*WHAT THE TASK ASKS:* Rewrite all the records below, replacing every occurrence of "X values" with "horizontal-axis values" and keeping everything else the same. Leave the pictures out of your version.

*GIVEN RECORDS:*
::::::::

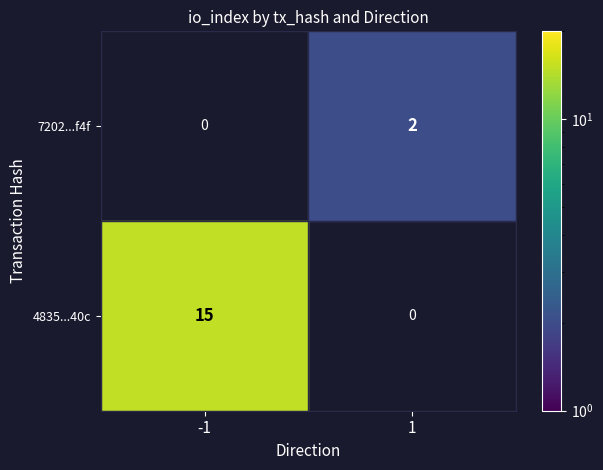

Which series has the largest total across all categories?

4835999da94b6a69e3ba720425c313bcf98e40c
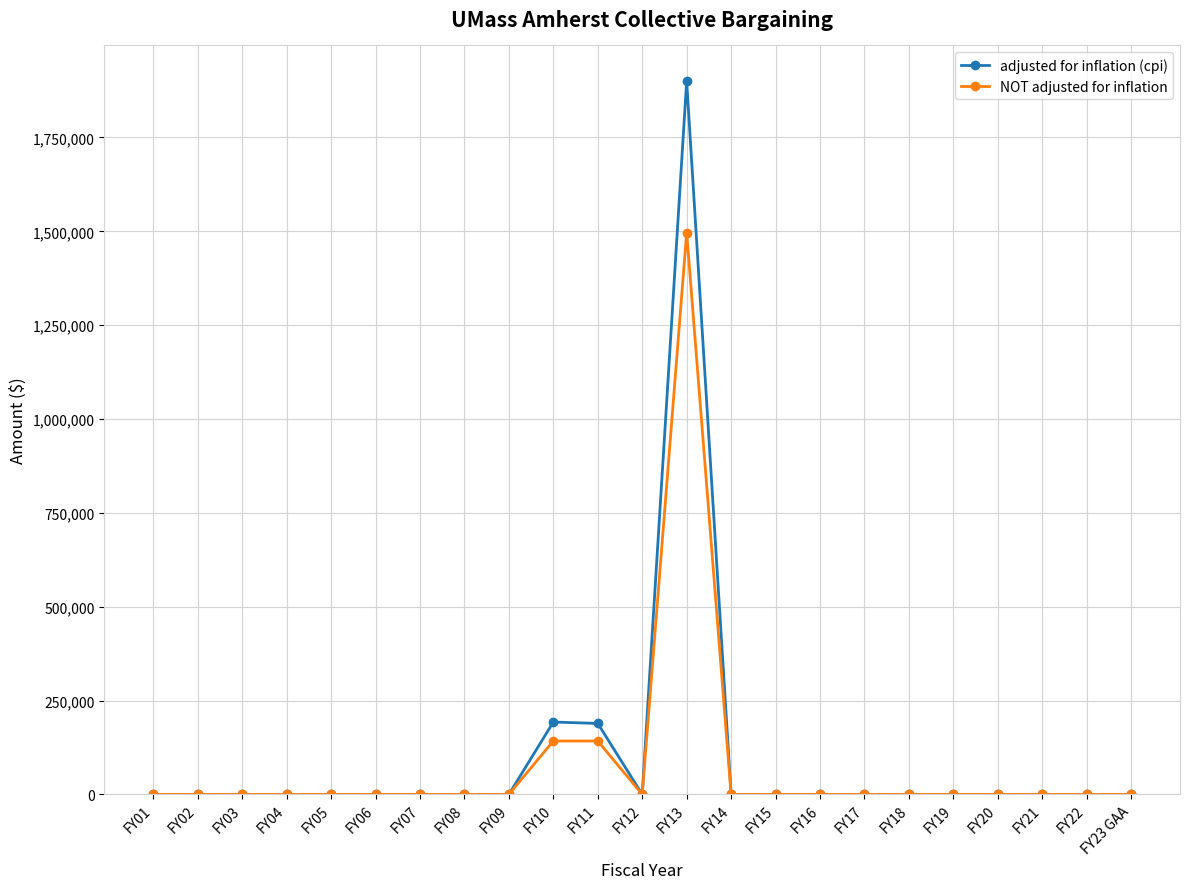

How many data points does each series have?

23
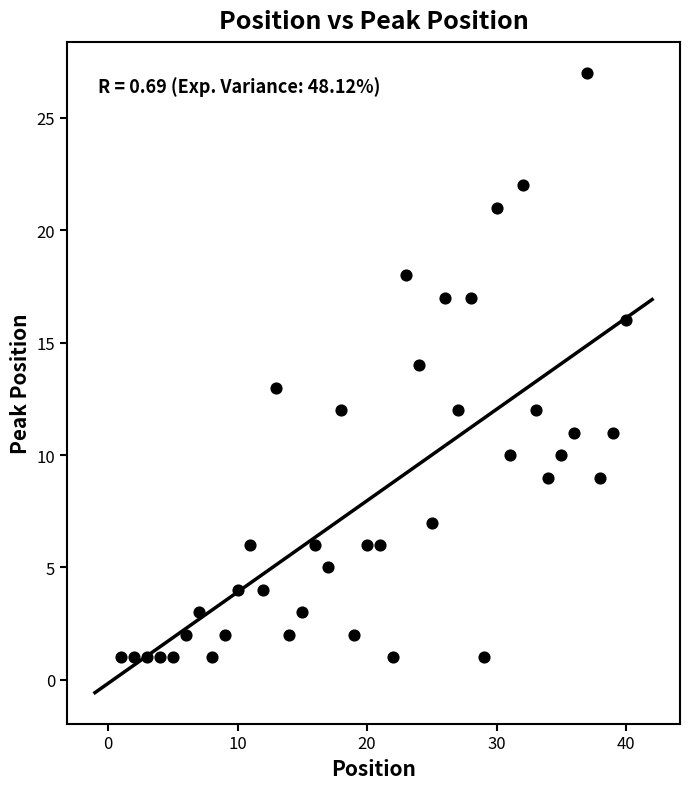

What is the range of X values (max minus min)?

39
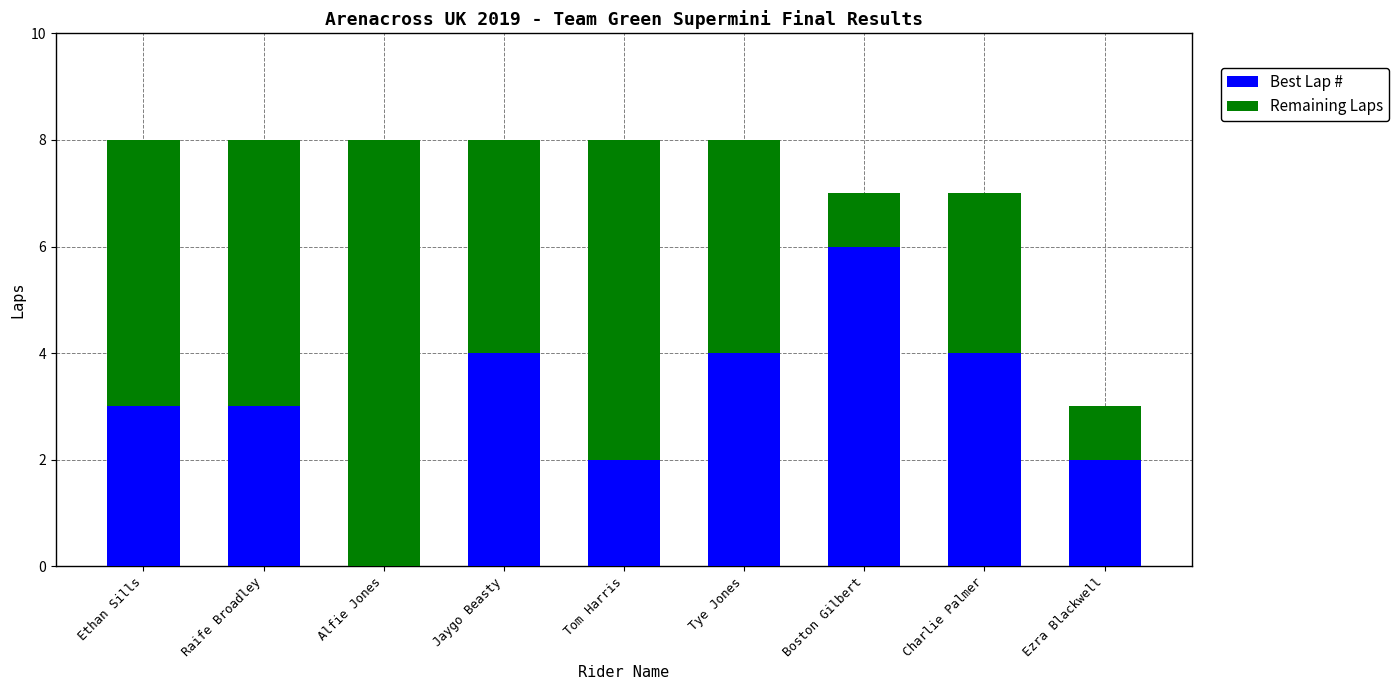

What is the total value across all series at Charlie Palmer?

7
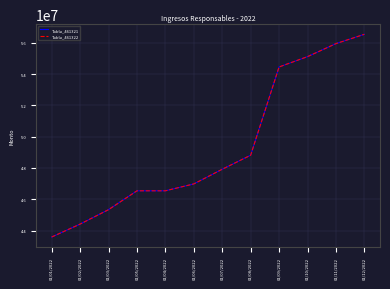

True or false: Tabla_461321 has a value of 55109351 at 01/10/2022.

True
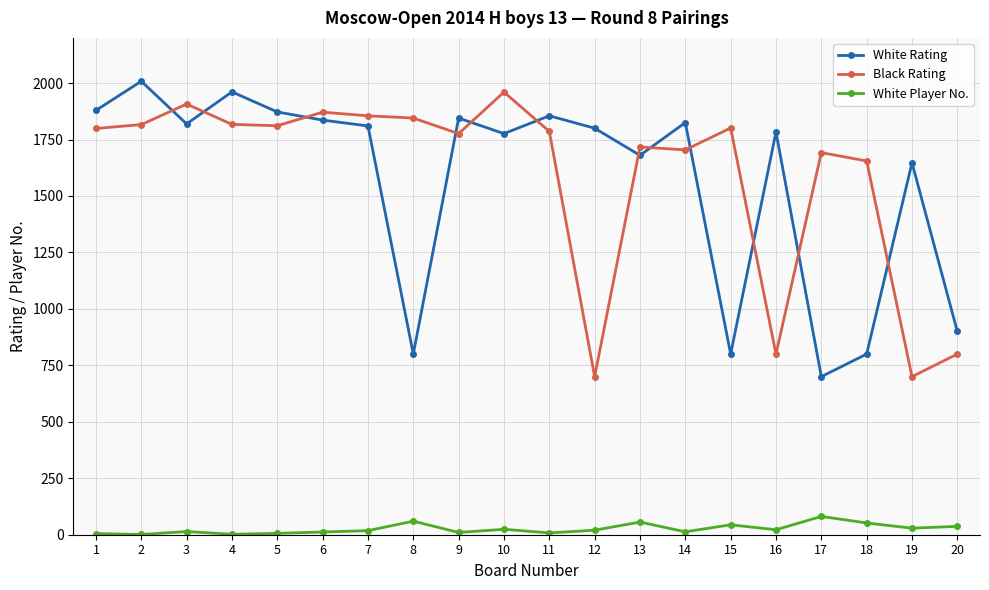

Is the value of White Rating at 13 greater than the value of Black Rating at 1?

No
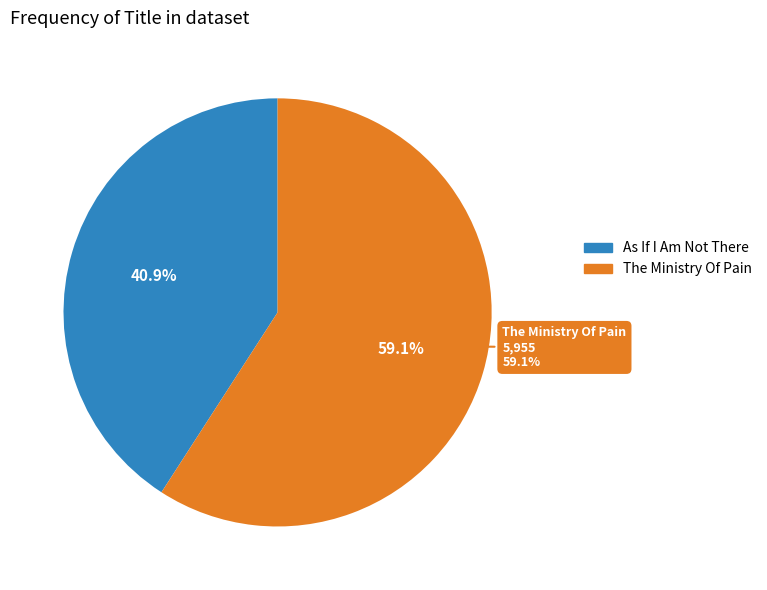

Which category has the biggest portion of the pie?

The Ministry Of Pain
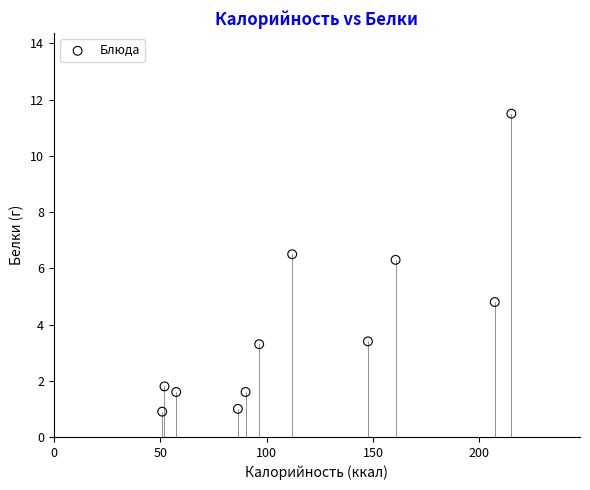

What Y value in the scatter plot is closest to 6?

6.3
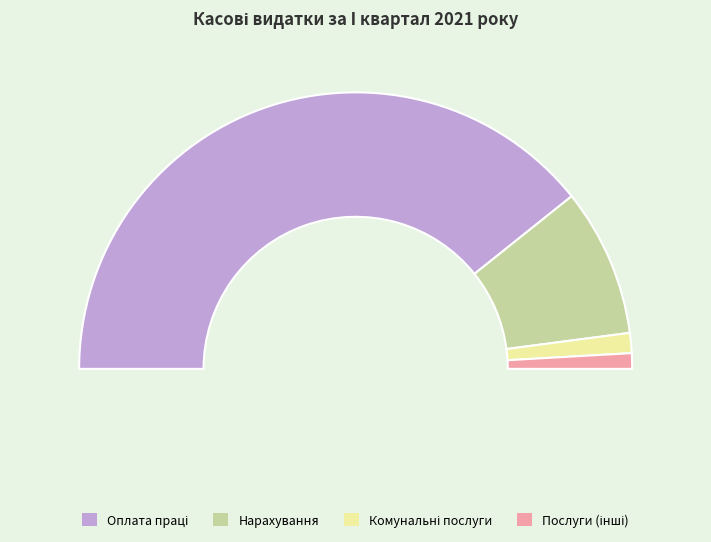

To the nearest percent, what is the difference between the Оплата праці and Оплата комунальних послуг та енергоносіїв slice percentages?

76%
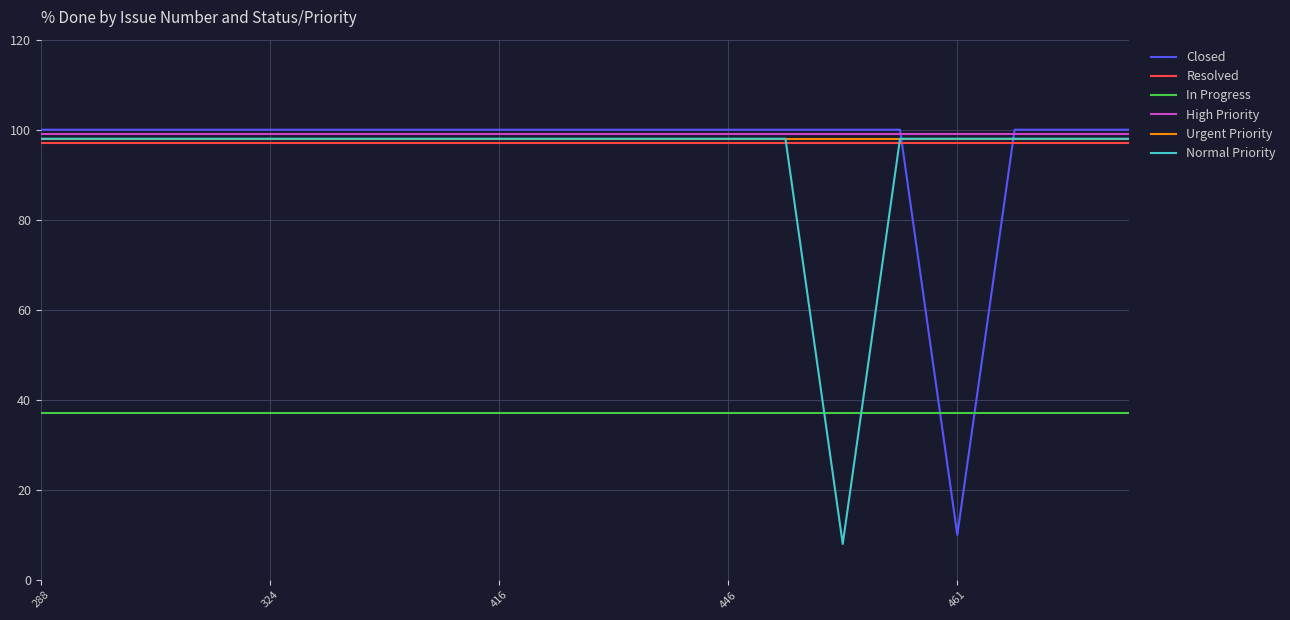

True or false: In Progress and Normal Priority intersect in this chart.

True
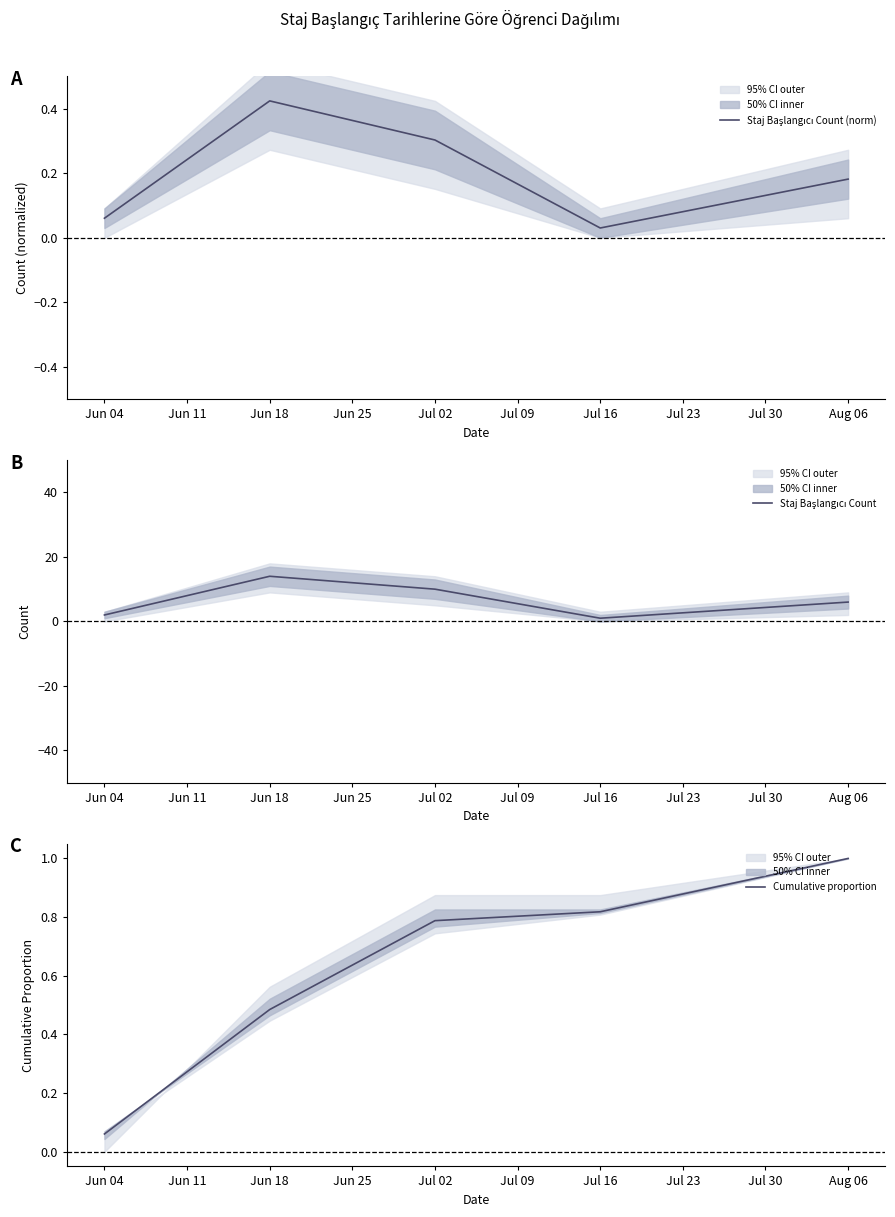

List the labels in order of Cumulative proportion value, largest first.

Aug 06, Jul 16, Jul 02, Jun 18, Jun 04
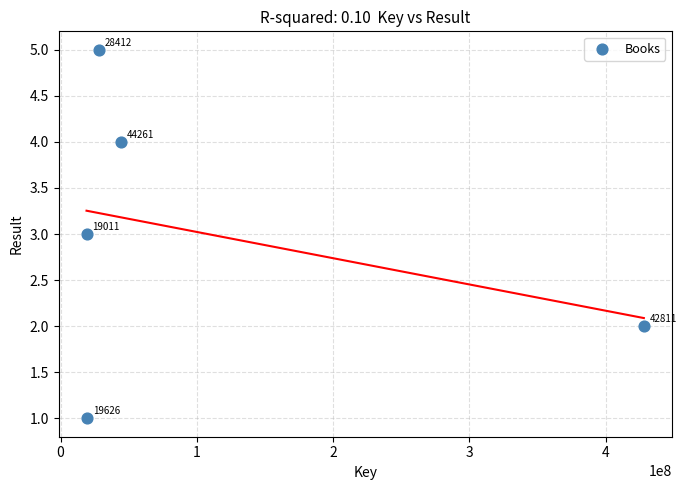

What is the range of X values (max minus min)?

409103039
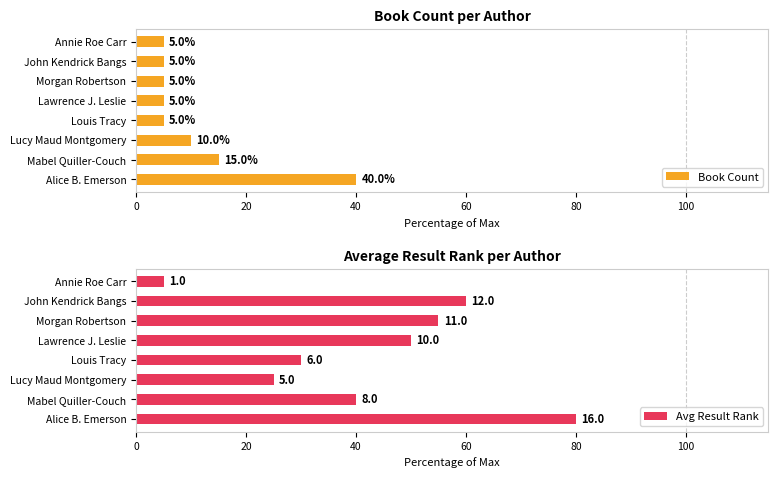

List the series in order of their overall mean, lowest first.

Book Count, Avg Result Rank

::::::::

*REPLY TO THE TASK:*
Which series has the largest total across all categories?

4835999da94b6a69e3ba720425c313bcf98e40c

How many data points does each series have?

23

What is the range of horizontal-axis values (max minus min)?

39

What is the total value across all series at Charlie Palmer?

7

True or false: Tabla_461321 has a value of 55109351 at 01/10/2022.

True

Is the value of White Rating at 13 greater than the value of Black Rating at 1?

No

Which category has the biggest portion of the pie?

The Ministry Of Pain

What Y value in the scatter plot is closest to 6?

6.3

To the nearest percent, what is the difference between the Оплата праці and Оплата комунальних послуг та енергоносіїв slice percentages?

76%

True or false: In Progress and Normal Priority intersect in this chart.

True

List the labels in order of Cumulative proportion value, largest first.

Aug 06, Jul 16, Jul 02, Jun 18, Jun 04

What is the range of horizontal-axis values (max minus min)?

409103039

List the series in order of their overall mean, lowest first.

Book Count, Avg Result Rank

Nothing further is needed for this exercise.